- Required action: Before copying, set aside the pictures; then restate exactly the lines from the one with "Panel set 2: yz-64, yz+32" through the last line of the records.

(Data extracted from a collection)
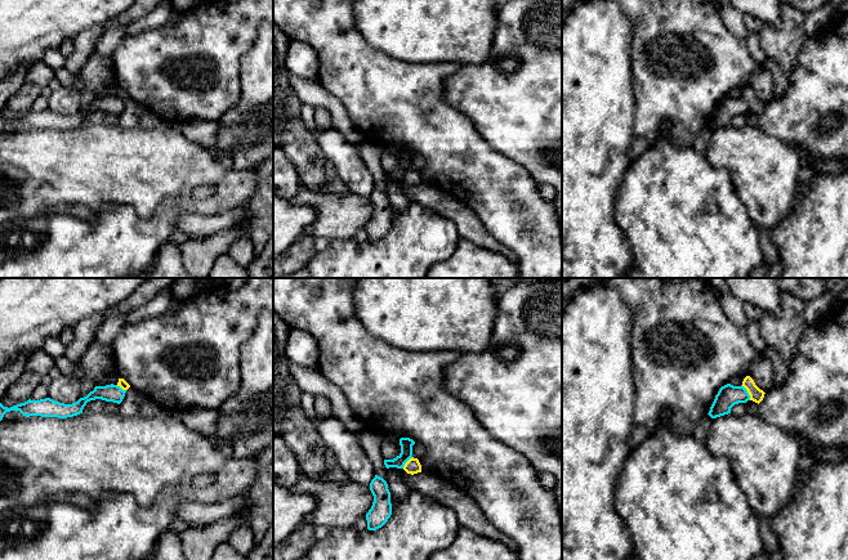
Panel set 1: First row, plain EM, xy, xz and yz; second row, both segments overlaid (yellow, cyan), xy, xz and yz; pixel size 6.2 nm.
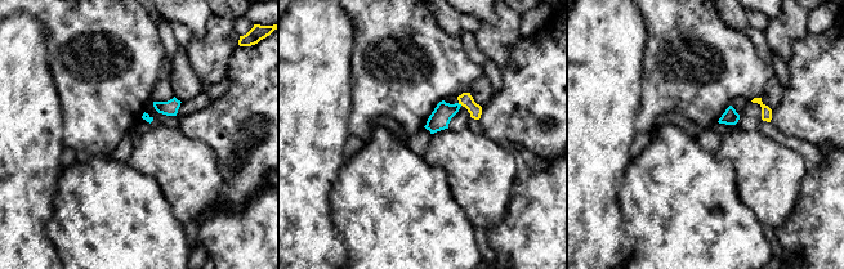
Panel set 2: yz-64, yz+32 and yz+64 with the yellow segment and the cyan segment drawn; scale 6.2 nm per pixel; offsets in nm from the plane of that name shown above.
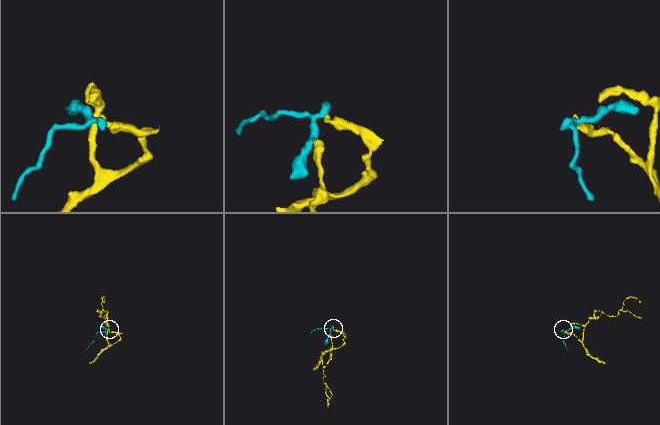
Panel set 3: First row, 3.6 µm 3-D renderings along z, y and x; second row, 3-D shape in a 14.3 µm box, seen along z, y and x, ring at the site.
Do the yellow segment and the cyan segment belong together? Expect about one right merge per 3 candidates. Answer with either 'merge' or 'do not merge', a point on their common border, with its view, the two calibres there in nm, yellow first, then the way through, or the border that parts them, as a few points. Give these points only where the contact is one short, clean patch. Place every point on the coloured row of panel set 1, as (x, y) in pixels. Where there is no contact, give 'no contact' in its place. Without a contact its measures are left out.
merge; contact yz (748, 392); calibres 90 and 140 nm; way yz (757, 395), (748, 392), (728, 395)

- Completed exercise:
Panel set 2: yz-64, yz+32 and yz+64 with the yellow segment and the cyan segment drawn; scale 6.2 nm per pixel; offsets in nm from the plane of that name shown above.
Panel set 3: First row, 3.6 µm 3-D renderings along z, y and x; second row, 3-D shape in a 14.3 µm box, seen along z, y and x, ring at the site.
Do the yellow segment and the cyan segment belong together? Expect about one right merge per 3 candidates. Answer with either 'merge' or 'do not merge', a point on their common border, with its view, the two calibres there in nm, yellow first, then the way through, or the border that parts them, as a few points. Give these points only where the contact is one short, clean patch. Place every point on the coloured row of panel set 1, as (x, y) in pixels. Where there is no contact, give 'no contact' in its place. Without a contact its measures are left out.
merge; contact yz (748, 392); calibres 90 and 140 nm; way yz (757, 395), (748, 392), (728, 395)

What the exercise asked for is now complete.